Memory Savings Example
import mlx.core as mx
from parakeet_mlx import from_pretrained
model = from_pretrained("mlx-community/parakeet-tdt-0.6b-v3")
# For a 60-minute audio file without chunking:
# Full attention: ~8-12 GB peak memory
result_full = model.transcribe("long_audio.wav")
# Local attention: ~2-4 GB peak memory
model.encoder.set_attention_model("rel_pos_local_attn", (256, 256))
result_local = model.transcribe("long_audio.wav")
# Results are nearly identical in most cases
print(f"Full attention: {result_full.text}")
print(f"Local attention: {result_local.text}")
Technical Implementation
Local attention in Parakeet MLX uses custom Metal kernels for efficient computation on Apple Silicon:
# From attention.py:147-165
class RelPositionMultiHeadLocalAttention(RelPositionMultiHeadAttention):
def __init__(
self,
n_head: int,
n_feat: int,
bias: bool = True,
pos_bias_u: mx.array | None = None,
pos_bias_v: mx.array | None = None,
context_size: tuple[int, int] = (256, 256),
):
super().__init__(n_head, n_feat, bias, pos_bias_u, pos_bias_v)
self.context_size = context_size
if min(context_size) <= 0:
raise ValueError(
"Context size for RelPositionMultiHeadLocalAttention must be > 0."
)
Combining with Chunking
Local attention and chunking serve different purposes. Local attention optimizes memory during the forward pass, while chunking processes audio in segments. You can use both together for very long files.
from parakeet_mlx import from_pretrained
model = from_pretrained("mlx-community/parakeet-tdt-0.6b-v3")
# Use local attention for each chunk
model.encoder.set_attention_model("rel_pos_local_attn", (256, 256))
# Process in 2-minute chunks with 15-second overlap
result = model.transcribe(
"very_long_audio.wav",
chunk_duration=120,
overlap_duration=15,
)
print(result.text)
Switching Back to Full Attention
# Restore full attention
model.encoder.set_attention_model("rel_pos")
result = model.transcribe("audio.wav")
CLI Usage
Enable local attention from the command line:
# Use local attention with default context size (256, 256)

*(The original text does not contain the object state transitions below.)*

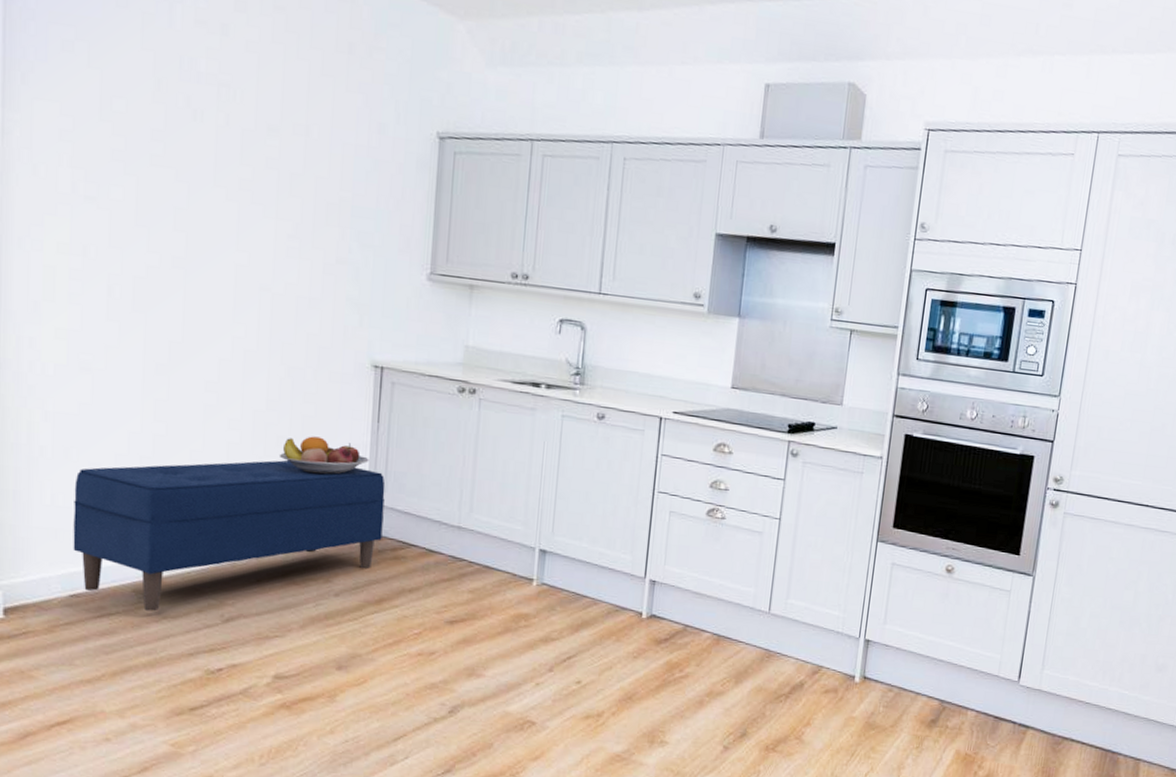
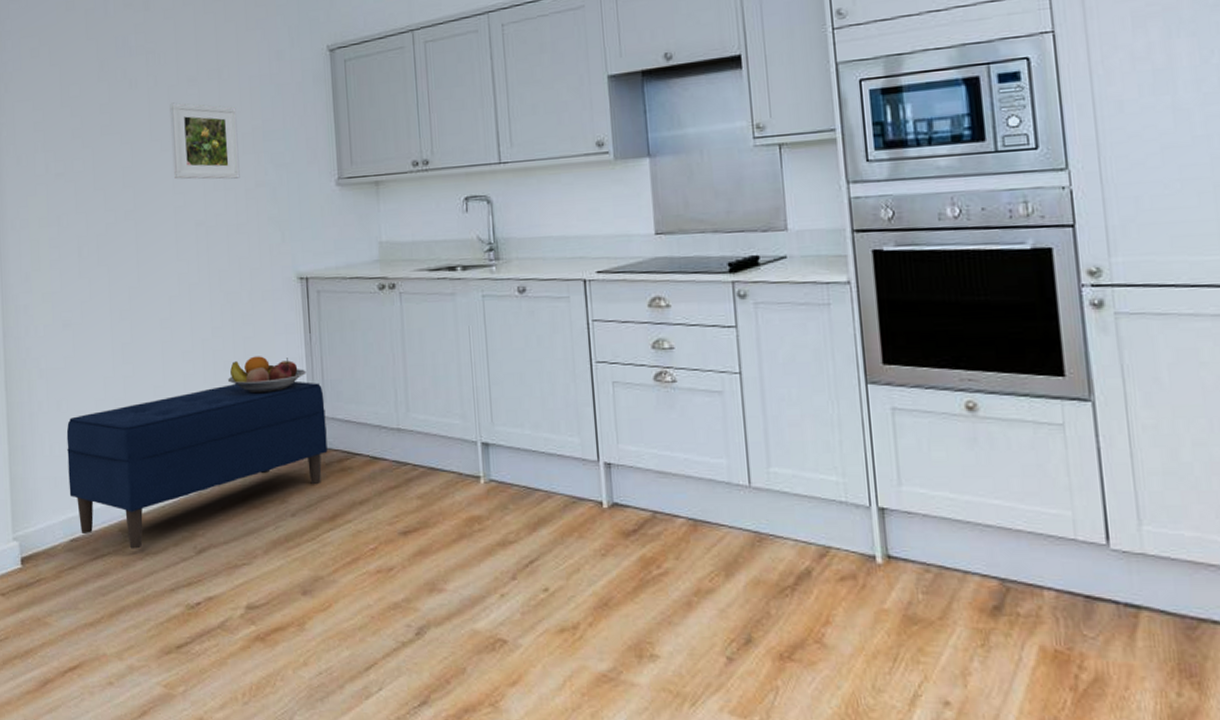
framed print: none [239,149,323,250] -> present [169,102,240,180]

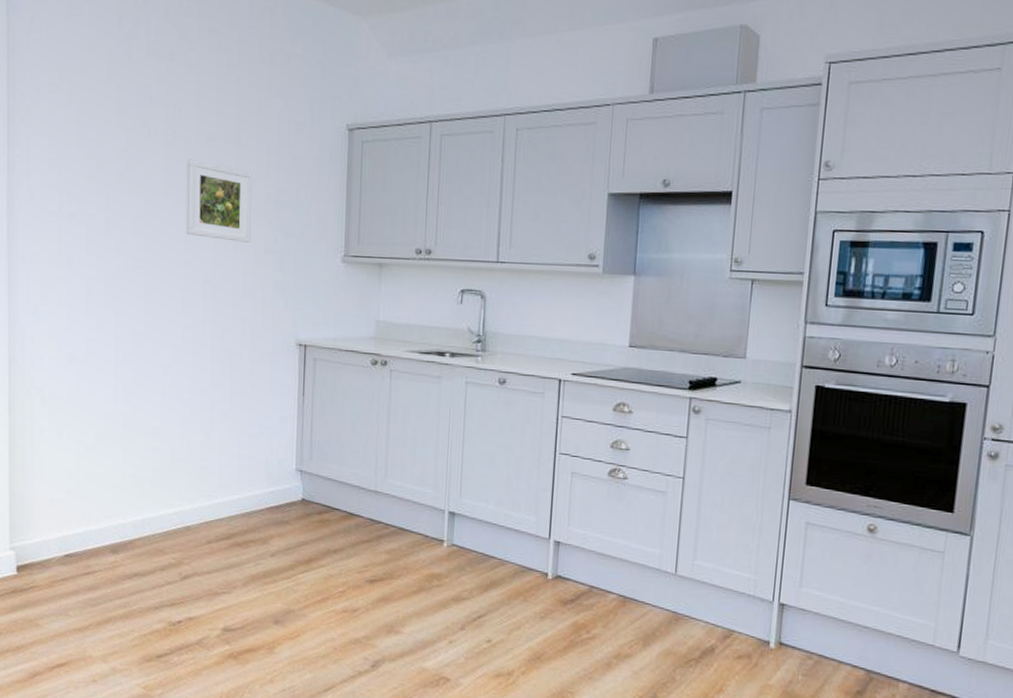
bench: present [66,380,328,549] -> none [66,433,311,570]
fruit bowl: present [227,356,306,394] -> none [222,411,297,446]

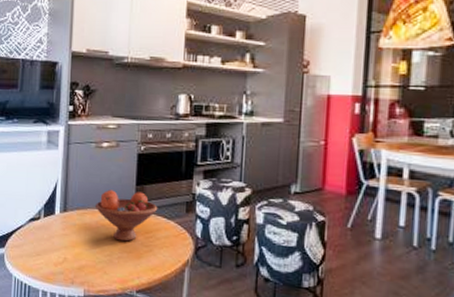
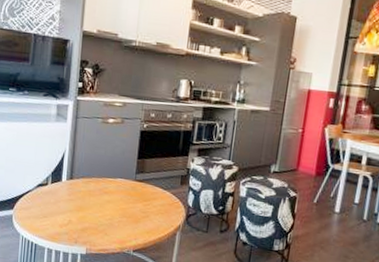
fruit bowl: present [96,189,158,242] -> none [100,161,156,208]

parakeet-mlx audio.wav --local-attention
# Specify custom context size
parakeet-mlx audio.wav --local-attention --local-attention-context-size 512
# Environment variable
export PARAKEET_LOCAL_ATTENTION=true
export PARAKEET_LOCAL_ATTENTION_CTX=256
parakeet-mlx audio.wav
Time Complexity
- Full attention: O(n² · d) where n is sequence length, d is feature dimension
- Local attention: O(n · w · d) where w is context window size
Memory Complexity
- Full attention: O(n² · h) where h is number of heads
- Local attention: O(n · w · h)
Accuracy Impact
- For most speech, local context of 256 frames is sufficient
- Minimal degradation compared to full attention
- May affect very long-range dependencies (rare in speech)
Best Practices
- Default Context: Use
(256, 256) for most applications
- Long Audio: Enable local attention for files longer than 30 minutes
- Memory Constraints: Reduce context size to
(128, 128) if needed
- Quality Critical: Increase to
(512, 512) for maximum accuracy
- Benchmarking: Test on your specific audio to find optimal settings
Local attention is automatically enabled in streaming mode (transcribe_stream) to optimize real-time performance.